Indian journalists and rights activists have protested against the murder of an outspoken publisher of a weekly tabloid amid growing concerns about freedom of the press at a time of rising nationalism and intolerance of dissent.
Gauri Lankesh, 55, the editor and publisher of the Kannada language Gauri Lankesh Patrike, was shot dead on Tuesday by unidentified assailants near her home in the southern city of Bengaluru.
The identity and motivations of her killers were not known, police said.
Several journalist groups, including the Editors’ Guild, Press Club of India and Press Association, held protests across India, calling the murder a “brutal assault on the freedom of the press”.
She was a critic of the federal government and wrote extensively about secularism.
“Journalism is nothing without courage.

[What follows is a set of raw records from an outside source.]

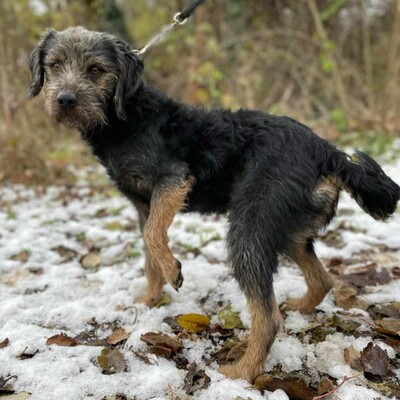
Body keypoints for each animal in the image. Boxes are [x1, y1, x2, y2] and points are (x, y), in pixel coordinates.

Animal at [28, 26, 400, 382]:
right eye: (55, 65)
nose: (65, 99)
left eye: (96, 70)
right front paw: (150, 299)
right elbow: (148, 252)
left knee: (268, 317)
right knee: (321, 280)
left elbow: (152, 235)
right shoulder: (143, 205)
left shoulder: (173, 180)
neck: (126, 116)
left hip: (249, 227)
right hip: (286, 229)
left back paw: (242, 372)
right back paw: (299, 309)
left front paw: (172, 271)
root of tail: (328, 153)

Democracy is nothing without dissent. Lankesh had plenty of both,” said Shekhar Gupta, an Indian journalist and political commentator.
The killing is a new low in India’s track record in recent years of protecting journalists. The Southeast Asian nation of 1.3 billion people slipped three places to 136th in this year’s World Press Freedom Index compiled by Reporters Without Borders.
The group said Hindu nationalists, on the rise since Prime Minister Narendra Modi’s Bharatiya Janata Party swept to power in 2014, were “trying to purge all manifestations of anti-national thought”.